::: Records provided
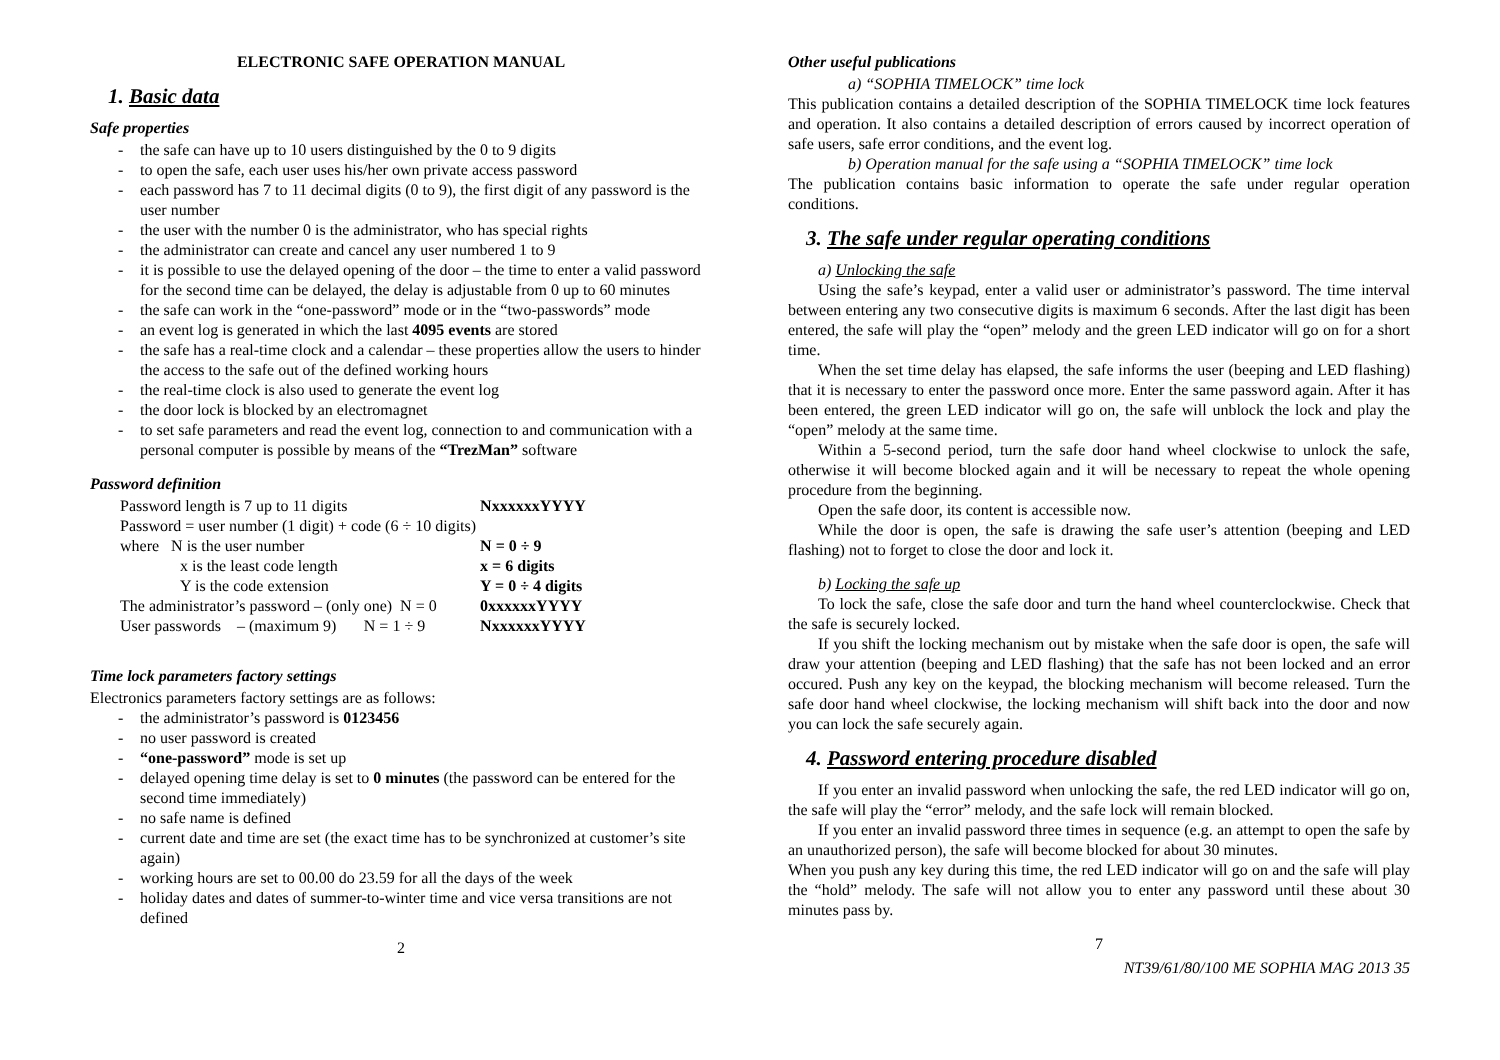ELECTRONIC SAFE OPERATION MANUAL
1. Basic data
Safe properties
- the safe can have up to 10 users distinguished by the 0 to 9 digits
- to open the safe, each user uses his/her own private access password
- each password has 7 to 11 decimal digits (0 to 9), the first digit of any password is the user number
- the user with the number 0 is the administrator, who has special rights
- the administrator can create and cancel any user numbered 1 to 9
- it is possible to use the delayed opening of the door – the time to enter a valid password for the second time can be delayed, the delay is adjustable from 0 up to 60 minutes
- the safe can work in the “one-password” mode or in the “two-passwords” mode
- an event log is generated in which the last 4095 events are stored
- the safe has a real-time clock and a calendar – these properties allow the users to hinder the access to the safe out of the defined working hours
- the real-time clock is also used to generate the event log
- the door lock is blocked by an electromagnet
- to set safe parameters and read the event log, connection to and communication with a personal computer is possible by means of the “TrezMan” software
Password definition
| Password length is 7 up to 11 digits | | | NxxxxxxYYYY |
| Password = user number (1 digit) + code (6 ÷ 10 digits) | | | |
| where N is the user number | | | N = 0 ÷ 9 |
| x is the least code length | | | x = 6 digits |
| Y is the code extension | | | Y = 0 ÷ 4 digits |
| The administrator’s password – (only one) N = 0 | | | 0xxxxxxYYYY |
| User passwords – (maximum 9) | N = 1 ÷ 9 | | NxxxxxxYYYY |
Time lock parameters factory settings
Electronics parameters factory settings are as follows:
- the administrator’s password is 0123456
- no user password is created
- “one-password” mode is set up
- delayed opening time delay is set to 0 minutes (the password can be entered for the second time immediately)
- no safe name is defined
- current date and time are set (the exact time has to be synchronized at customer’s site again)
- working hours are set to 00.00 do 23.59 for all the days of the week
- holiday dates and dates of summer-to-winter time and vice versa transitions are not defined
2
Other useful publications
a) “SOPHIA TIMELOCK” time lock
This publication contains a detailed description of the SOPHIA TIMELOCK time lock features and operation. It also contains a detailed description of errors caused by incorrect operation of safe users, safe error conditions, and the event log.
b) Operation manual for the safe using a “SOPHIA TIMELOCK” time lock
The publication contains basic information to operate the safe under regular operation conditions.
3. The safe under regular operating conditions
a) Unlocking the safe
Using the safe’s keypad, enter a valid user or administrator’s password. The time interval between entering any two consecutive digits is maximum 6 seconds. After the last digit has been entered, the safe will play the “open” melody and the green LED indicator will go on for a short time.
When the set time delay has elapsed, the safe informs the user (beeping and LED flashing) that it is necessary to enter the password once more. Enter the same password again. After it has been entered, the green LED indicator will go on, the safe will unblock the lock and play the “open” melody at the same time.
Within a 5-second period, turn the safe door hand wheel clockwise to unlock the safe, otherwise it will become blocked again and it will be necessary to repeat the whole opening procedure from the beginning.
Open the safe door, its content is accessible now.
While the door is open, the safe is drawing the safe user’s attention (beeping and LED flashing) not to forget to close the door and lock it.
b) Locking the safe up
To lock the safe, close the safe door and turn the hand wheel counterclockwise. Check that the safe is securely locked.
If you shift the locking mechanism out by mistake when the safe door is open, the safe will draw your attention (beeping and LED flashing) that the safe has not been locked and an error occured. Push any key on the keypad, the blocking mechanism will become released. Turn the safe door hand wheel clockwise, the locking mechanism will shift back into the door and now you can lock the safe securely again.
4. Password entering procedure disabled
If you enter an invalid password when unlocking the safe, the red LED indicator will go on, the safe will play the “error” melody, and the safe lock will remain blocked.
If you enter an invalid password three times in sequence (e.g. an attempt to open the safe by an unauthorized person), the safe will become blocked for about 30 minutes.
When you push any key during this time, the red LED indicator will go on and the safe will play the “hold” melody. The safe will not allow you to enter any password until these about 30 minutes pass by.
7
NT39/61/80/100 ME SOPHIA MAG 2013 35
::::::
→ **Exercise description**: Show each line in the data where the string "maximum" appears.

→ **Answer**:
| User passwords – (maximum 9) | N = 1 ÷ 9 | | NxxxxxxYYYY |
Using the safe’s keypad, enter a valid user or administrator’s password. The time interval between entering any two consecutive digits is maximum 6 seconds. After the last digit has been entered, the safe will play the “open” melody and the green LED indicator will go on for a short time.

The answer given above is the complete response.